Task to complete:
Carry on the passage about correcting ringing artifacts with shift images, starting right after its final sentence.

Extracted text:
* * *

In some embodiments, the correcting unit is configured to generate each of the ringing corrected images from a respective subset of the plurality of shift images. A first subset of the shift images may be associated with different shift amounts in a first direction and a second subset of the shift images may be associated with different shift amounts in a second direction. The correcting unit may be configured to generate a first of the ringing corrected images by determining with respect to each of the pixels included in the first subset of shift images, the shift amount to the position where ringing artifacts will be reduced by determining the total variation for each pixel value. For the first ringing corrected image, this comprises, for each of the pixels, determining, for each of the set of different shift amounts associated with the first subset of the shift images, the difference in the signal values between the respective pixel and a predetermined number of pixels surrounding the respective pixel once the pixels have been shifted by the respective shift amount. The ringing correction function selects the one of the shift amounts for the respective pixel in dependence upon which shift amount minimizes the sum of the calculated difference values between the respective pixel and its surrounding pixels. The first ringing correction image is produced using the selected shift amounts in the first direction for each pixel. Similarly, the total variation may be determined for the pixels in the second subset of the plurality of shift images. For the second ringing corrected image, this comprises, for each of the pixels, determining, for each of the set of different shift amounts associated with the second subset of the shift images, the difference in the signal values between the respective pixel and a predetermined number of pixels surrounding the respective pixel once the pixels have been shifted by the respective shift amount. The ringing correction function selects the one of the shift amounts for the respective pixel in dependence upon which shift amount minimizes the sum of the calculated difference values between the respective pixel and its surrounding pixels. The second ringing correction image is produced using the selected shift amounts in the second direction for each pixel.

* * *

Data visualization images
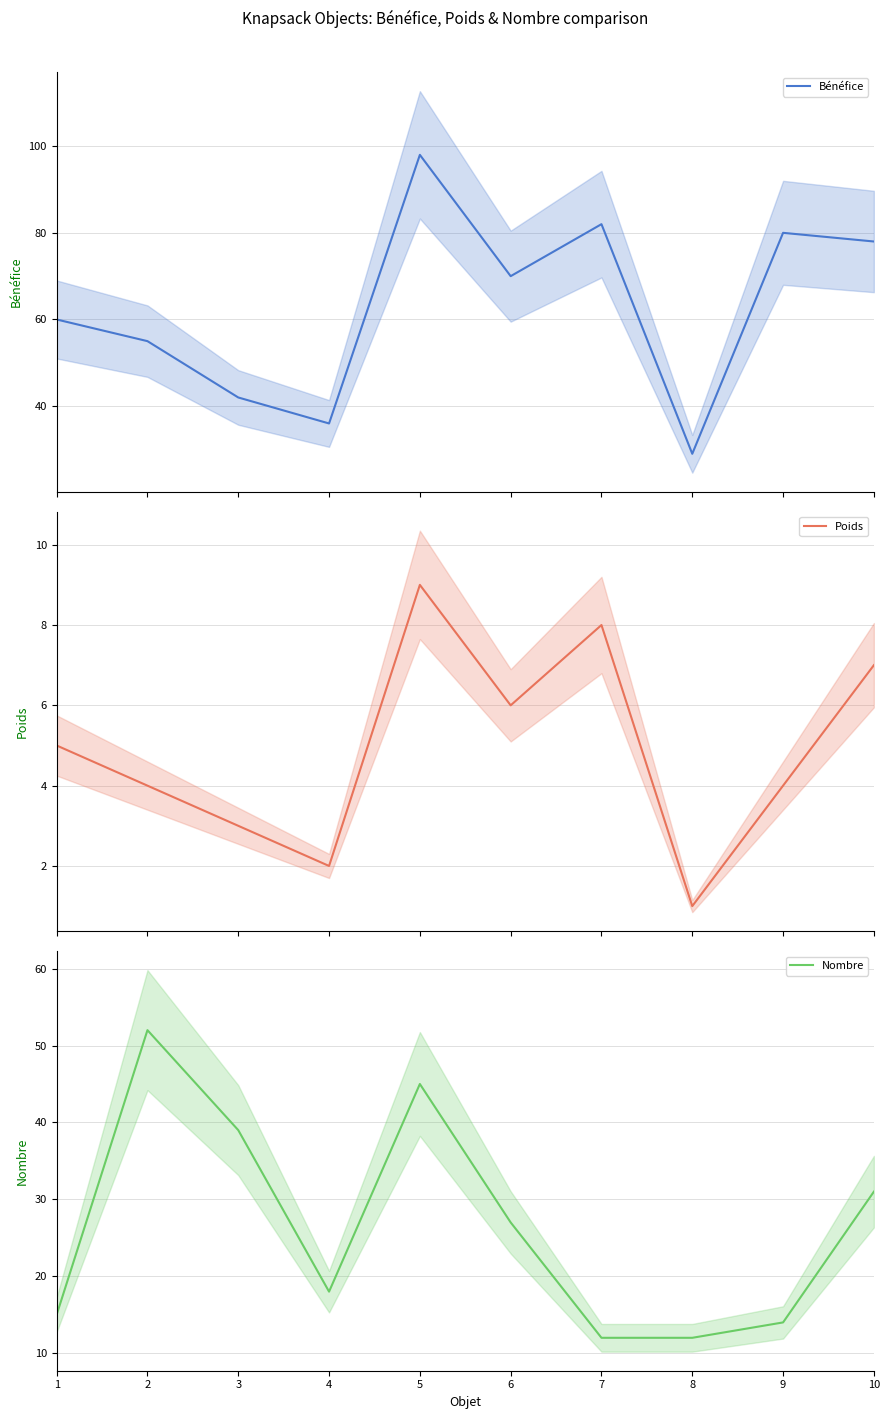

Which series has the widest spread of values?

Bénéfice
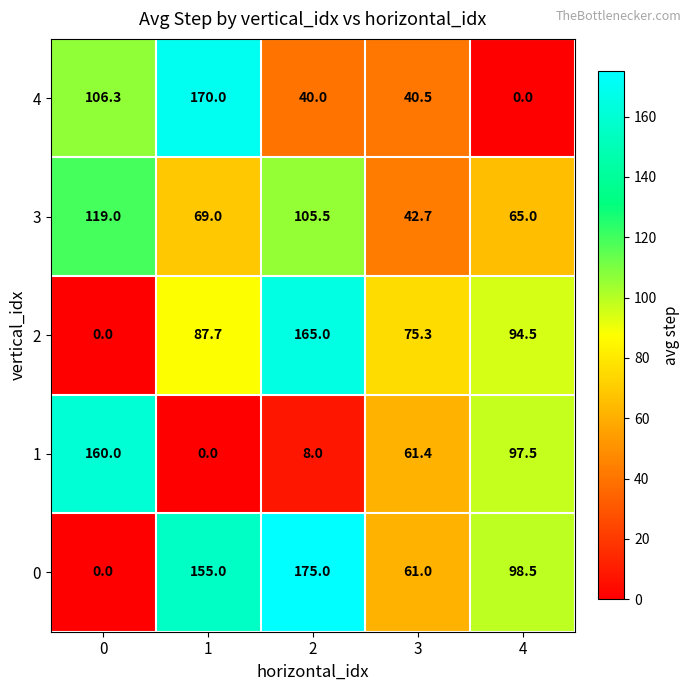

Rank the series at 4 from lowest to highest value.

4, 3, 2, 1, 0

* * *

Expected answer:
Note 2:

The shifting unit may be further configured to obtain the plurality of shift images, by using the magnetic resonance image as a first shift image of which the shift amount is 0 and generating a shift image resulting from shifting the position of the pixel sampling grid of the magnetic resonance image by a shift amount different from 0 as a second shift image.

Note 3:

The shifting unit may be further configured to obtain the plurality of shift images, by generating a shift image resulting from shifting the position of the pixel sampling grid of the magnetic resonance image by a first shift amount different from 0 as a first shift image and generating another shift image resulting from shifting the position of the pixel sampling grid of the magnetic resonance image by a second shift amount in the direction opposite to the direction used for the first shift image, as a second shift image.

Note 4:

The shifting unit may be further configured to obtain the plurality of shift images, by using the magnetic resonance image as a first shift image of which the shift amount is 0, generating a shift image resulting from shifting the position of the pixel sampling grid of the magnetic resonance image by a first shift amount different from 0 as a second shift image, and generating another shift image grid of the magnetic resonance image by a second shift amount equal to the first shift amount in the opposite direction from a direction used for the second shift image, as a third shift image.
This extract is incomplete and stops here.